- Nearest city: Maués, Amazonas
- Coordinates: 4°43′26″S 57°59′50″W﻿ / ﻿4.72392°S 57.997338°W
- Area: 827,877 hectares (2,045,730 acres)
- Designation: National forest
- Created: 7 August 2001
- Administrator: ICMBio

= Pau-Rosa National Forest =

National forest in Amazonas, Brazil

The Pau-Rosa National Forest (Floresta Nacional de Pau-Rosa) is a national forest in the state of Amazonas, Brazil.

==Location==

The Pau-Rosa National Forest is divided between the municipalities of Maués (98.63%) and Nova Olinda do Norte (1.37%) in Amazonas.
It has an area of 827877 ha.
The national forest adjoins Maués State Forest to the north, Amazônia National Park to the east, Amaná National Forest to the southeast and Alto Maués Ecological Station to the southwest.
The Abacaxis River forms the western boundary of the southern section, and the Paraconi River forms the western boundary of the northern section.

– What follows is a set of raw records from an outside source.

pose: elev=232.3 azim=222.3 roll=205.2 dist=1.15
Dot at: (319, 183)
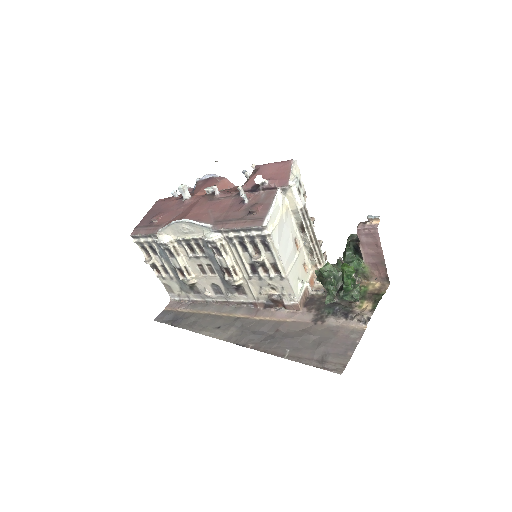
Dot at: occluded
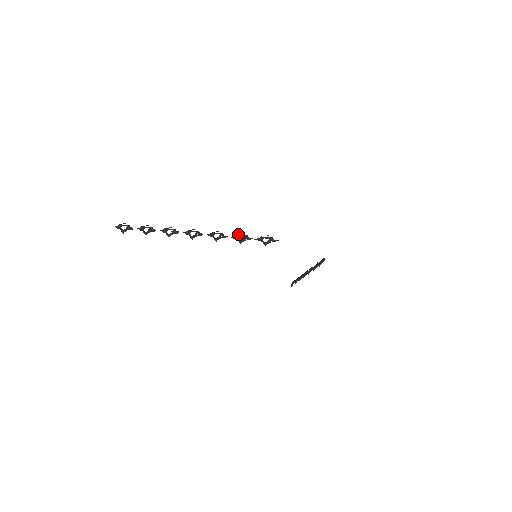
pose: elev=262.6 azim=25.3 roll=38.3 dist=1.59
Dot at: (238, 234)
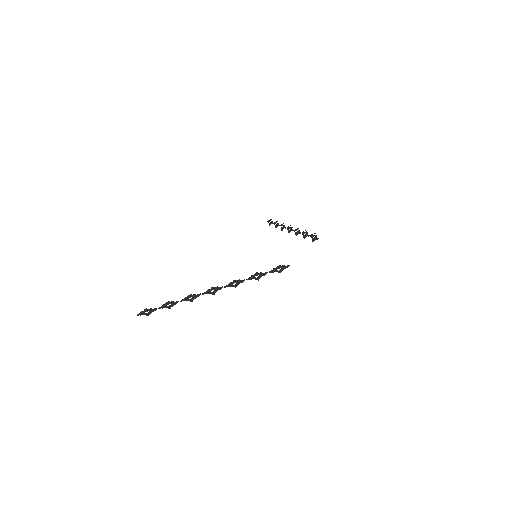
Dot at: (253, 275)
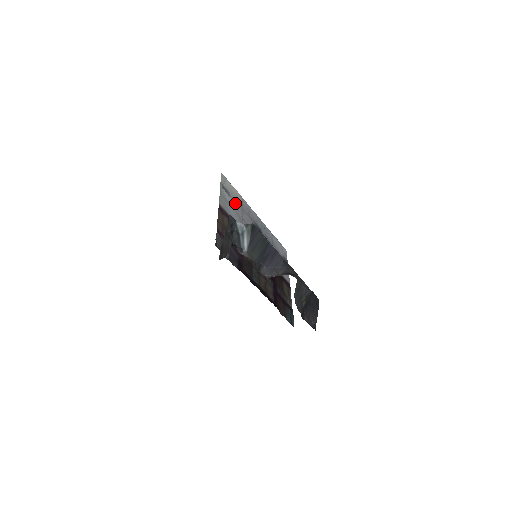
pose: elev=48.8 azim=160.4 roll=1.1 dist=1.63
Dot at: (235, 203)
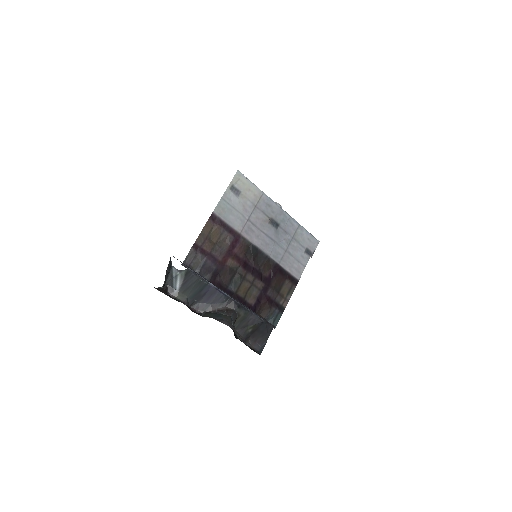
Dot at: (245, 203)
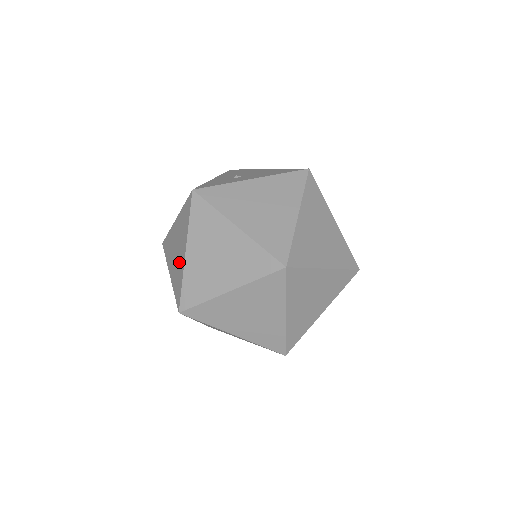
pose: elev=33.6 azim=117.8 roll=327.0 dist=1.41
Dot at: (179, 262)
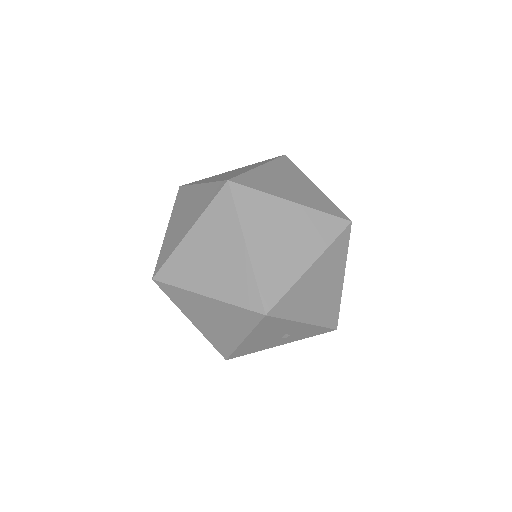
Dot at: occluded
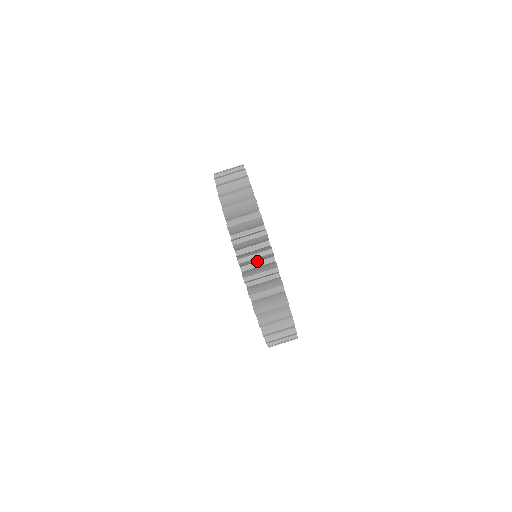
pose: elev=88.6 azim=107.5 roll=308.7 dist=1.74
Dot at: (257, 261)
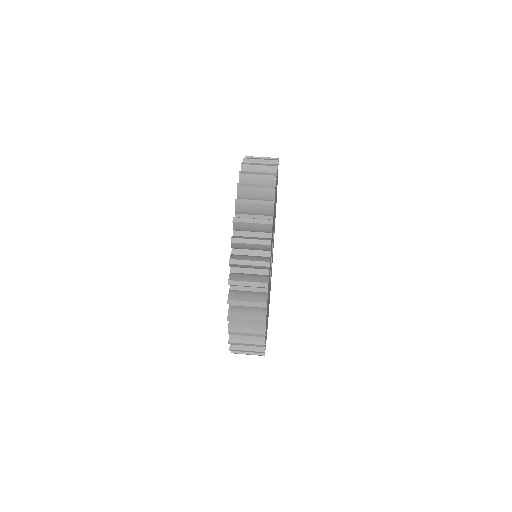
Dot at: occluded
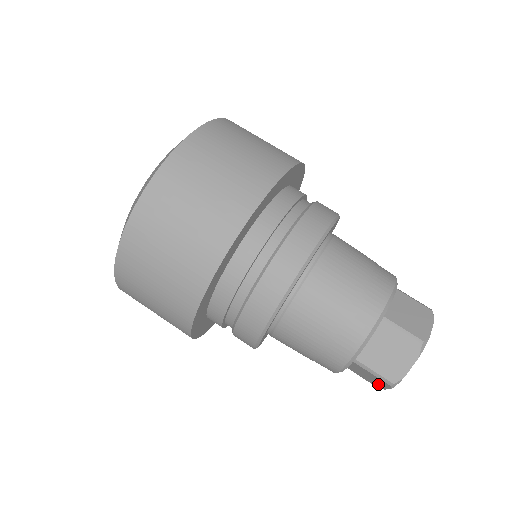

Initial samples of the fauna have found 40 species of amphibians, 20 of reptiles and almost 270 of birds.
A new species of frog, Scinax sateremawe, was found in 2009 with an abundant population.

==History==

The Pau-Rosa National Forest was created by federal decree of 7 August 2001 with the objective of promoting management of multiple use of natural resources, maintenance and protection of biodiversity and water resources, recovery of degraded area, and environmental education, as well as support for sustainable development of natural resources.
It had an area of about 827,877 ha.
The forest is administered by the Chico Mendes Institute for Biodiversity Conservation.
It is classed as IUCN protected area category VI (protected area with sustainable use of natural resources).

On 30 November 2009, the forest was recognized as supporting the needs of 300 families of small rural producers, who would be eligible for PRONAF support.
The advisory council was created on 24 May 2012.
On 26 February 2015, ICMBio assigned the right to use about 311,634.26 ha of the total of 1,108,413 ha to the Associação dos Trabalhadores Rurais da Comunidade de Santa Maria do Caiaué - Atrasmacurapa (Association of Rural Workers of the Community of Santa Maria do Caiaué).